#### Material for this exercise:
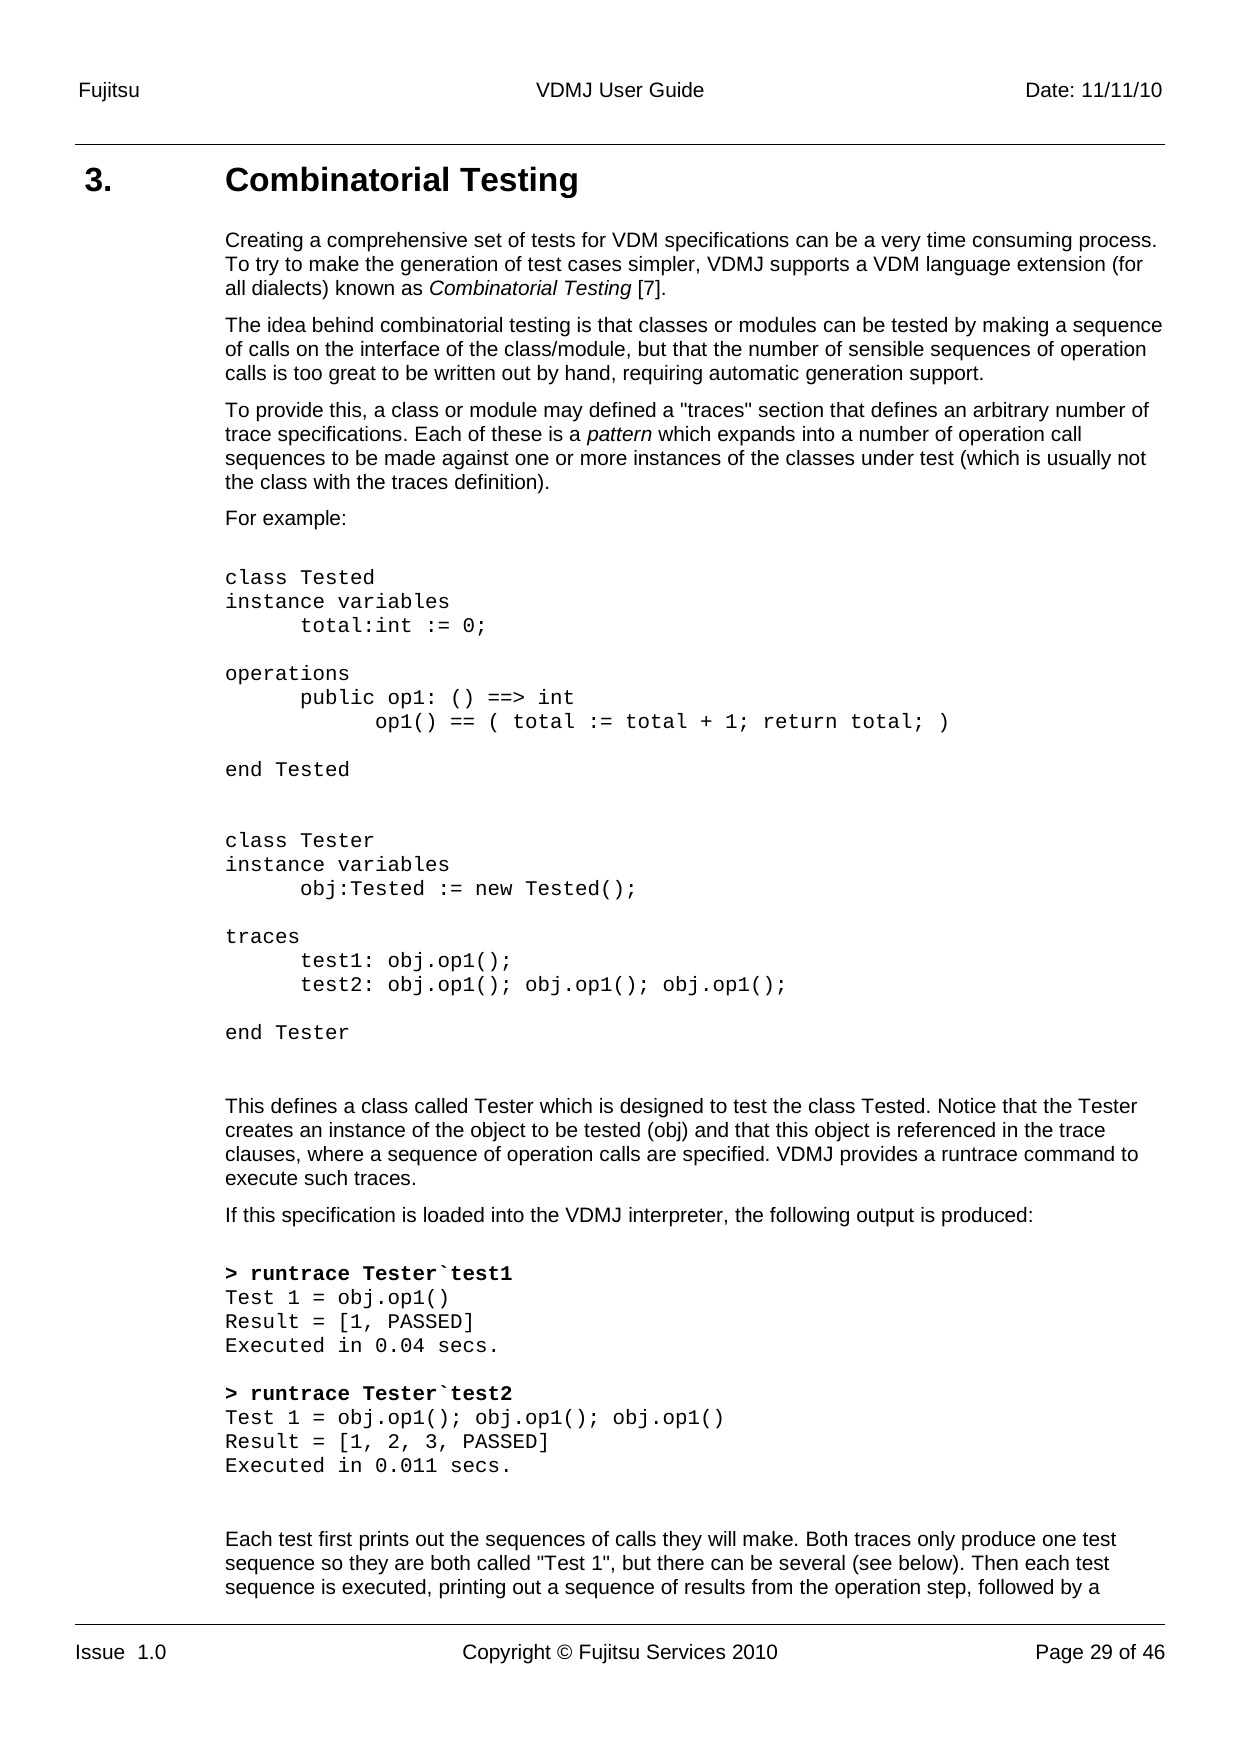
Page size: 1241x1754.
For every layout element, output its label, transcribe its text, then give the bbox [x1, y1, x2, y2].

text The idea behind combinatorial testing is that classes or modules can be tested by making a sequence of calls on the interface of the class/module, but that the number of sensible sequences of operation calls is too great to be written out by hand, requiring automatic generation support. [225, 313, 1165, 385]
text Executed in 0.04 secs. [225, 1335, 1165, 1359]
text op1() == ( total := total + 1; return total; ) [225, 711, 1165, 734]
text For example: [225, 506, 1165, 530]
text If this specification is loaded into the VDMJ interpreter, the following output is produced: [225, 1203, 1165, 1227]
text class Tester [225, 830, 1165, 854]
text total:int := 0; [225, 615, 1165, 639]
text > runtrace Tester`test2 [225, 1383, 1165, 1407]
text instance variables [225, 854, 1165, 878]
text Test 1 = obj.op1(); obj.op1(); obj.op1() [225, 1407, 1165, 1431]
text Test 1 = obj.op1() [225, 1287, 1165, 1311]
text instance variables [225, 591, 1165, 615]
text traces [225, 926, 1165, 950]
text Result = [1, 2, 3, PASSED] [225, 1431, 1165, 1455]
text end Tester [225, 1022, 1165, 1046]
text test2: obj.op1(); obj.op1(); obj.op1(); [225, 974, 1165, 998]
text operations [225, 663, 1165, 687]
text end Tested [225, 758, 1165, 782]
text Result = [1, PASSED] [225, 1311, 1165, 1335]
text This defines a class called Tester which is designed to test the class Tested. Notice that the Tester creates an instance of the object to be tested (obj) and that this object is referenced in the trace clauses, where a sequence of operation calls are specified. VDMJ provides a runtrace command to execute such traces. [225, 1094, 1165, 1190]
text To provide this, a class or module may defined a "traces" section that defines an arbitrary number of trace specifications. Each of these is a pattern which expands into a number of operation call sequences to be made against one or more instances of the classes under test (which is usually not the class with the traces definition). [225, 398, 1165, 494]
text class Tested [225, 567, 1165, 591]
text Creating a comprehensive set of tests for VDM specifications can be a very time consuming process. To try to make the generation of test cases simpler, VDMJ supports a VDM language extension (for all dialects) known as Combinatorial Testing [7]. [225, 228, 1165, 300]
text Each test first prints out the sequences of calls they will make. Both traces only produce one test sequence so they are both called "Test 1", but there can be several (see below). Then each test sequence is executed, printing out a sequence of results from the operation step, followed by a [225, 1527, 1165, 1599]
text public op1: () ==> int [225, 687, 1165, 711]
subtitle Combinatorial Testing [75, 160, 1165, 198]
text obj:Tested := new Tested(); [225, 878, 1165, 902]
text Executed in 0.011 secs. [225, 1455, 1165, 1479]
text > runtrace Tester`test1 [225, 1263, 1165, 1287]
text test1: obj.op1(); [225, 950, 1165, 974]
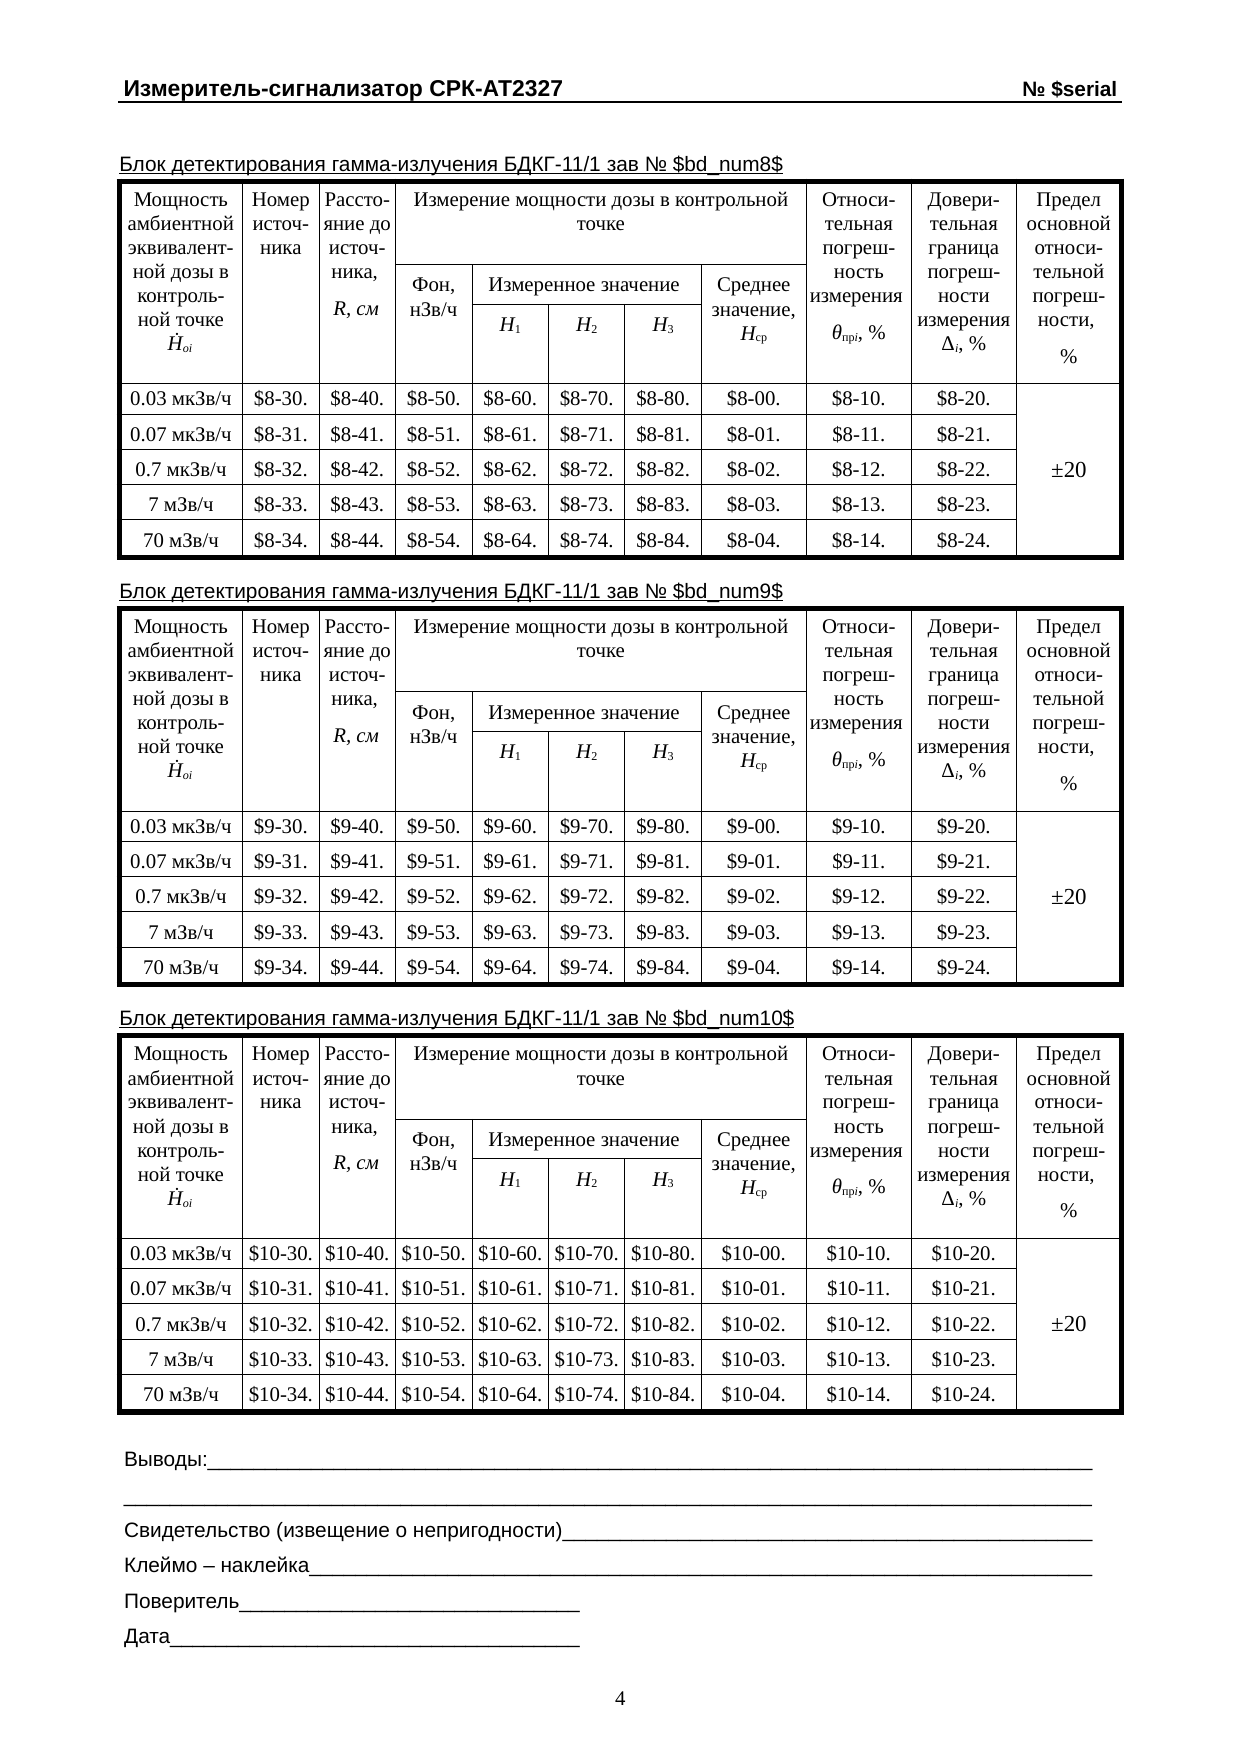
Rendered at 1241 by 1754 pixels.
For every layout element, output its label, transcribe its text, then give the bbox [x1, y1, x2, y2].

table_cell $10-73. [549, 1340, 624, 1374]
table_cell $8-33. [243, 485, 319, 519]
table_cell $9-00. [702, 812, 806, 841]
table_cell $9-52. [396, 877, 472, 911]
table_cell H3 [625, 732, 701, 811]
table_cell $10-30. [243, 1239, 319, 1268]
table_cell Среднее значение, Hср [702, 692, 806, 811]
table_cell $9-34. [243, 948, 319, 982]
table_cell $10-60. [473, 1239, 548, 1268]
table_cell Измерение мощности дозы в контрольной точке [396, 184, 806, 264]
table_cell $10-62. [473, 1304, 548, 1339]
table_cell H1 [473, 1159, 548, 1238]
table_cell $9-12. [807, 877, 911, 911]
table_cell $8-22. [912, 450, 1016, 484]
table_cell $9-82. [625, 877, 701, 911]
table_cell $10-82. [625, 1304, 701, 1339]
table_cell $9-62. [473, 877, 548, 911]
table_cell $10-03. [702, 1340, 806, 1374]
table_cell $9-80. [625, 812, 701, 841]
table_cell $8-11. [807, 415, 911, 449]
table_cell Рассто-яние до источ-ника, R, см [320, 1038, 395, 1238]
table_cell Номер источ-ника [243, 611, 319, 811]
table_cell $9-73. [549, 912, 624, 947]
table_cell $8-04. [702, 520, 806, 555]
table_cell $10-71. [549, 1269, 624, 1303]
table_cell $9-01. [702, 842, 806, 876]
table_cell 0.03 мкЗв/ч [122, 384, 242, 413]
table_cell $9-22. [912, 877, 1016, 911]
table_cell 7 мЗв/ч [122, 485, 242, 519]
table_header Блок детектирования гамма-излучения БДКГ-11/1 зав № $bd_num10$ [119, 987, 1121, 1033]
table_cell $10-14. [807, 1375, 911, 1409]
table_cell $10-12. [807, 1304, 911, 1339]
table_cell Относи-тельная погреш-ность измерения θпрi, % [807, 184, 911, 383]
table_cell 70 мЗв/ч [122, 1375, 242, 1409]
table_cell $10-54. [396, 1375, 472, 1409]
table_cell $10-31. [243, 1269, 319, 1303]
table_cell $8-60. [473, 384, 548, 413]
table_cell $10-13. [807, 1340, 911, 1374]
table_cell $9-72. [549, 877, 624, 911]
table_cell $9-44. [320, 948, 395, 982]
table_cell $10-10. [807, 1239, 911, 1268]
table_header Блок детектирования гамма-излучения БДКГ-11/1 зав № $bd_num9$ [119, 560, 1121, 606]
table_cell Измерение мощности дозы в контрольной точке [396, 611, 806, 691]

#### Task objective:
Reproduce every line above verbatim, omitting the pictures.

#### Answer to the problem:
Page size: 1241x1754.
For every layout element, output its label, transcribe its text, then give the bbox [x1, y1, x2, y2].

text The idea behind combinatorial testing is that classes or modules can be tested by making a sequence of calls on the interface of the class/module, but that the number of sensible sequences of operation calls is too great to be written out by hand, requiring automatic generation support. [225, 313, 1165, 385]
text Executed in 0.04 secs. [225, 1335, 1165, 1359]
text op1() == ( total := total + 1; return total; ) [225, 711, 1165, 734]
text For example: [225, 506, 1165, 530]
text If this specification is loaded into the VDMJ interpreter, the following output is produced: [225, 1203, 1165, 1227]
text class Tester [225, 830, 1165, 854]
text total:int := 0; [225, 615, 1165, 639]
text > runtrace Tester`test2 [225, 1383, 1165, 1407]
text instance variables [225, 854, 1165, 878]
text Test 1 = obj.op1(); obj.op1(); obj.op1() [225, 1407, 1165, 1431]
text Test 1 = obj.op1() [225, 1287, 1165, 1311]
text instance variables [225, 591, 1165, 615]
text traces [225, 926, 1165, 950]
text Result = [1, 2, 3, PASSED] [225, 1431, 1165, 1455]
text end Tester [225, 1022, 1165, 1046]
text test2: obj.op1(); obj.op1(); obj.op1(); [225, 974, 1165, 998]
text operations [225, 663, 1165, 687]
text end Tested [225, 758, 1165, 782]
text Result = [1, PASSED] [225, 1311, 1165, 1335]
text This defines a class called Tester which is designed to test the class Tested. Notice that the Tester creates an instance of the object to be tested (obj) and that this object is referenced in the trace clauses, where a sequence of operation calls are specified. VDMJ provides a runtrace command to execute such traces. [225, 1094, 1165, 1190]
text To provide this, a class or module may defined a "traces" section that defines an arbitrary number of trace specifications. Each of these is a pattern which expands into a number of operation call sequences to be made against one or more instances of the classes under test (which is usually not the class with the traces definition). [225, 398, 1165, 494]
text class Tested [225, 567, 1165, 591]
text Creating a comprehensive set of tests for VDM specifications can be a very time consuming process. To try to make the generation of test cases simpler, VDMJ supports a VDM language extension (for all dialects) known as Combinatorial Testing [7]. [225, 228, 1165, 300]
text Each test first prints out the sequences of calls they will make. Both traces only produce one test sequence so they are both called "Test 1", but there can be several (see below). Then each test sequence is executed, printing out a sequence of results from the operation step, followed by a [225, 1527, 1165, 1599]
text public op1: () ==> int [225, 687, 1165, 711]
subtitle Combinatorial Testing [75, 160, 1165, 198]
text obj:Tested := new Tested(); [225, 878, 1165, 902]
text Executed in 0.011 secs. [225, 1455, 1165, 1479]
text > runtrace Tester`test1 [225, 1263, 1165, 1287]
text test1: obj.op1(); [225, 950, 1165, 974]
Rendered at 1241 by 1754 pixels.
For every layout element, output its label, transcribe its text, then give the bbox [x1, y1, x2, y2].

table_cell $10-73. [549, 1340, 624, 1374]
table_cell $8-33. [243, 485, 319, 519]
table_cell $9-00. [702, 812, 806, 841]
table_cell $9-52. [396, 877, 472, 911]
table_cell H3 [625, 732, 701, 811]
table_cell $10-30. [243, 1239, 319, 1268]
table_cell Среднее значение, Hср [702, 692, 806, 811]
table_cell $9-34. [243, 948, 319, 982]
table_cell $10-60. [473, 1239, 548, 1268]
table_cell Измерение мощности дозы в контрольной точке [396, 184, 806, 264]
table_cell $10-62. [473, 1304, 548, 1339]
table_cell H1 [473, 1159, 548, 1238]
table_cell $9-12. [807, 877, 911, 911]
table_cell $8-22. [912, 450, 1016, 484]
table_cell $9-82. [625, 877, 701, 911]
table_cell $10-82. [625, 1304, 701, 1339]
table_cell $9-62. [473, 877, 548, 911]
table_cell $10-03. [702, 1340, 806, 1374]
table_cell $9-80. [625, 812, 701, 841]
table_cell $8-11. [807, 415, 911, 449]
table_cell Рассто-яние до источ-ника, R, см [320, 1038, 395, 1238]
table_cell Номер источ-ника [243, 611, 319, 811]
table_cell $9-73. [549, 912, 624, 947]
table_cell $8-04. [702, 520, 806, 555]
table_cell $10-71. [549, 1269, 624, 1303]
table_cell $9-01. [702, 842, 806, 876]
table_cell 0.03 мкЗв/ч [122, 384, 242, 413]
table_cell $9-22. [912, 877, 1016, 911]
table_cell 7 мЗв/ч [122, 485, 242, 519]
table_header Блок детектирования гамма-излучения БДКГ-11/1 зав № $bd_num10$ [119, 987, 1121, 1033]
table_cell $10-14. [807, 1375, 911, 1409]
table_cell $10-12. [807, 1304, 911, 1339]
table_cell Относи-тельная погреш-ность измерения θпрi, % [807, 184, 911, 383]
table_cell 70 мЗв/ч [122, 1375, 242, 1409]
table_cell $10-54. [396, 1375, 472, 1409]
table_cell $10-31. [243, 1269, 319, 1303]
table_cell $8-60. [473, 384, 548, 413]
table_cell $10-13. [807, 1340, 911, 1374]
table_cell $9-72. [549, 877, 624, 911]
table_cell $9-44. [320, 948, 395, 982]
table_cell $10-10. [807, 1239, 911, 1268]
table_header Блок детектирования гамма-излучения БДКГ-11/1 зав № $bd_num9$ [119, 560, 1121, 606]
table_cell Измерение мощности дозы в контрольной точке [396, 611, 806, 691]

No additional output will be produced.